Data gathered for Hadoop on Linux®

The following data is gathered when running gpfs.snap with the --hadoop core argument:

The output of these commands:
- ps -elf
- netstat --nap
The content of these files:
- /var/log/hadoop
- /var/log/flume
- /var/log/hadoop-hdfs
- /var/log/hadoop-httpfs
- /var/log/hadoop-mapreduce
- /var/log/hadoop-yarn
- /var/log/hbase
- /var/log/hive
- /var/log/hive-hcatalog
- /var/log/kafka
- /var/log/knox
- /var/log/oozie
- /var/log/ranger
- /var/log/solr
- /var/log/spark
- /var/log/sqoop
- /var/log/zookeeper
- /var/mmfs/hadoop/etc/hadoop
- /var/log/hadoop/root
Note: From IBM Storage Scale 5.0.5, gpfs.snap --hadoop is able to capture the HDFS Transparency logs from the user configured directories.
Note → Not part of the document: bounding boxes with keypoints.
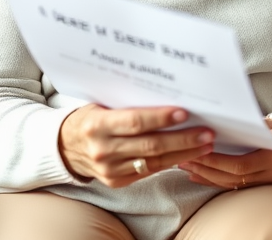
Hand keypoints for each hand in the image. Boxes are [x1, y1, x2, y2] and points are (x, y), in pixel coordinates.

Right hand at [59, 104, 213, 186]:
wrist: (64, 147)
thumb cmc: (90, 117)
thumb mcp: (102, 103)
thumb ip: (129, 101)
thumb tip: (168, 91)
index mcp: (97, 125)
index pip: (135, 121)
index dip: (160, 118)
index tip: (184, 112)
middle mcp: (103, 149)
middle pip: (150, 145)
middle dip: (182, 138)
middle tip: (206, 132)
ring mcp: (109, 169)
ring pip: (154, 161)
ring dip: (183, 152)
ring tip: (205, 143)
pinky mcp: (117, 181)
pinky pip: (149, 172)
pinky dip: (171, 162)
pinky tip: (188, 154)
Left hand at [178, 117, 271, 189]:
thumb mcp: (270, 123)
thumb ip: (249, 127)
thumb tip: (220, 124)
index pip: (240, 164)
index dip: (216, 161)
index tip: (197, 152)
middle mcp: (271, 173)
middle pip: (231, 177)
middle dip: (205, 169)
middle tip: (184, 159)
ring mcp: (267, 181)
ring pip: (230, 185)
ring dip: (206, 177)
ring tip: (187, 167)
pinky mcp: (262, 185)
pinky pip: (235, 186)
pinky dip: (215, 181)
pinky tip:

Limitations of customizations when using sudo wrapper

If the sudo wrapper is in use, persistent environment variables, saved in the $HOME/.bashrc in /root/.bashrc, $HOME/.kshrc, /root/.kshrc and similar paths are not initialized when the current non-root gpfsadmin user elevates his rights with the sudo command. Thus, gpfs.snap is not able to detect any customization options for the Hadoop data collection. Starting from IBM Storage Scale 5.0, if you want to apply your customization to the Hadoop debugging data with an active sudo wrapper, then you must create symlinks from the actual log files to the corresponding locations mentioned in the list of collected log files.